Penticton Lakeside certainly warrants better from city council than public insinuations they are not looking after his tenant’s needs

David Prystay, the general manager of the Lakeside Resort and Casino, is feeling a bit hard done by after finding out the city is talking with the BC Lottery Corporation about moving the casino to another location in the city. He is now questioning the ethical base the city is operating from.

Mayor Andrew Jakubeit admitted the city was approached by the casino for a discussion, but says no formal proposals were put forth. But just the fact the mayor,  and allegedly members of council, were willing to enter into such a meeting without informing the third party — the Lakeside — smacks of backroom dealing. While the city shouldn’t extend insider business knowledge or any confidential information to the Lakeside, we do think it would merit at least a common courtesy of notice they were meeting with the casino.

As a tenant in the Lakeside complex, BCLC certainly has the right to look for new digs. And the City of Penticton has no more requirement to inform Prystay of their actions than a private citizen does. But ethically, the city has a responsibility to deal fairly with its citizens, and put their interests first, especially one that bends over backwards to help the community.

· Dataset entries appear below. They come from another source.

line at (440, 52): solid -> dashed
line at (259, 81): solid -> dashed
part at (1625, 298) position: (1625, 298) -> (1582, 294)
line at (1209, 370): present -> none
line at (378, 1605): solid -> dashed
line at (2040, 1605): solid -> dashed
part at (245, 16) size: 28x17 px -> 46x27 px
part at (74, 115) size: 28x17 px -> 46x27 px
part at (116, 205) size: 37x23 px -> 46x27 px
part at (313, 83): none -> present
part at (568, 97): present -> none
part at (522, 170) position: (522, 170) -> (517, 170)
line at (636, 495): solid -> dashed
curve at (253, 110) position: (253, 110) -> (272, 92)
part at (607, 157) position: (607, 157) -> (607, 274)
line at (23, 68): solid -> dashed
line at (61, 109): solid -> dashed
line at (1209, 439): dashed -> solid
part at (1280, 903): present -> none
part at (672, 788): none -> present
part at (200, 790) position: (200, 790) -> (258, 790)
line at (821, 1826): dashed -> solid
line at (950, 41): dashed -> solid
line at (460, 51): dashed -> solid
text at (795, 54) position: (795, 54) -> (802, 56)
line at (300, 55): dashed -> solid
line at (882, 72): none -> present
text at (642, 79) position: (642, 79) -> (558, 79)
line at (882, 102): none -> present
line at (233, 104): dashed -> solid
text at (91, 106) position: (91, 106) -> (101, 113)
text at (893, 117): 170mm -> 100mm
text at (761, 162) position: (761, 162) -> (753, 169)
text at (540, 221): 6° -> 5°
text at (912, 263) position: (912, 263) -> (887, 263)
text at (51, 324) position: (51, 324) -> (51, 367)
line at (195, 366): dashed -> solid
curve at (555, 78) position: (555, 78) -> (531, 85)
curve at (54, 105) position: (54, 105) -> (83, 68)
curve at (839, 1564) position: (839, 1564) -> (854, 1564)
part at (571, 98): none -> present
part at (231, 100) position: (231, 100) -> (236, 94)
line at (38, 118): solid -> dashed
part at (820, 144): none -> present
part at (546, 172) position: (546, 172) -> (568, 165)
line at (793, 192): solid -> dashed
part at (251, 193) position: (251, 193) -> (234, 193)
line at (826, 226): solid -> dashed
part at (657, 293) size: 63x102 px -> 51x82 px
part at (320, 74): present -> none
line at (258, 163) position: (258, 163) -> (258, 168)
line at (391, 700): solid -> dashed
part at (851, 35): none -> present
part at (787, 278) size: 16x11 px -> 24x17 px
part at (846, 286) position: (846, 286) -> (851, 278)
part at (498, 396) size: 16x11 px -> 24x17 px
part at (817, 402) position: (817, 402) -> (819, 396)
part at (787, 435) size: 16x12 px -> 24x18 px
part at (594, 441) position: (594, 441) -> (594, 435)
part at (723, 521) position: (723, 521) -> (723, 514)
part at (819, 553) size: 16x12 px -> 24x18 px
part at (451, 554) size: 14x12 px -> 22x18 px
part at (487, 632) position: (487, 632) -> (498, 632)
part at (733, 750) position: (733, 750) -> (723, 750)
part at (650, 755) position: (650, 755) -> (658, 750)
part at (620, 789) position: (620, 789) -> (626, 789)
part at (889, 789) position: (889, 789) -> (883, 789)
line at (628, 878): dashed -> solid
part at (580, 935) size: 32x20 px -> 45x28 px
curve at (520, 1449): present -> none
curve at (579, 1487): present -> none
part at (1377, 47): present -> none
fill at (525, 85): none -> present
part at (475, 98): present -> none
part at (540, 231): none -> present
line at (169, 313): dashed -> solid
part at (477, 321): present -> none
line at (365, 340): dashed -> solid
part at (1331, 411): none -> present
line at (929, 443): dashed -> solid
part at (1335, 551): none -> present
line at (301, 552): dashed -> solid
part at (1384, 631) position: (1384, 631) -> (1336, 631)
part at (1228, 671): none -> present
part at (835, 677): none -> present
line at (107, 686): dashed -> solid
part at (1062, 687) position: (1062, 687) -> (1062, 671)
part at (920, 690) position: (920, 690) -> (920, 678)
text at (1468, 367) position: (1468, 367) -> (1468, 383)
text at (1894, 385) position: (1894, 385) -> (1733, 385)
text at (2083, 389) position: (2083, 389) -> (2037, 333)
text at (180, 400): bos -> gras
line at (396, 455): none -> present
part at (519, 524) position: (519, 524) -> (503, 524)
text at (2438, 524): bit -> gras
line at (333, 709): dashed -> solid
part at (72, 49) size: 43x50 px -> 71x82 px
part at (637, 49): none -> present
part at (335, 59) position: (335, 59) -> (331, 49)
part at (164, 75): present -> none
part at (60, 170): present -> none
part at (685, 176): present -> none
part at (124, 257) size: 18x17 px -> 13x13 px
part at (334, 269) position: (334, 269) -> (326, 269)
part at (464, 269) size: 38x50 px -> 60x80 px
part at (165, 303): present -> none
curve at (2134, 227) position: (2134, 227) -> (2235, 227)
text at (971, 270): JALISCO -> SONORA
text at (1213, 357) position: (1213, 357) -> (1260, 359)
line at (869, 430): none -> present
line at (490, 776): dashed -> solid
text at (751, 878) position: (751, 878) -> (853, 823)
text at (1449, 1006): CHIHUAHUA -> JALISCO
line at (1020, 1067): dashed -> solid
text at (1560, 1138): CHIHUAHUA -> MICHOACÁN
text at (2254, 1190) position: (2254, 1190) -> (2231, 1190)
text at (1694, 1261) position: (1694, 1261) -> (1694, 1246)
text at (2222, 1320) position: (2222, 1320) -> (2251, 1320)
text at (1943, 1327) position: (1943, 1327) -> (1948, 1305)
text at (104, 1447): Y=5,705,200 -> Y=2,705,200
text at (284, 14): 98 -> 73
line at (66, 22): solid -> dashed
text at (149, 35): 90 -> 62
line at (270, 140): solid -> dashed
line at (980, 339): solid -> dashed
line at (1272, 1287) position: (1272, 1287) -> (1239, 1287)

The philanthropic efforts of the Lakeside include raising money for the Canada Day and New Year’s Eve fireworks, assisting groups that host community events such as the United Way, BC Games, PeachFest, the beach cruise and dozens of others. As well, the resort had a direct hand in building the South Okanagan Events Centre. The Lakeside took a large part of the SOEC building costs off taxpayer shoulders negotiating a deal redirecting the portion of the casino’s profits that are set aside for expansion of the hotel.

The support Prystay has directed to the community through the Lakeside and the casino certainly warrants better from city council than public insinuations he is not looking after his tenant’s needs. Penticton city councillors need to take a step back and look at the concept of openness and transparency they were eager to talk about during the election.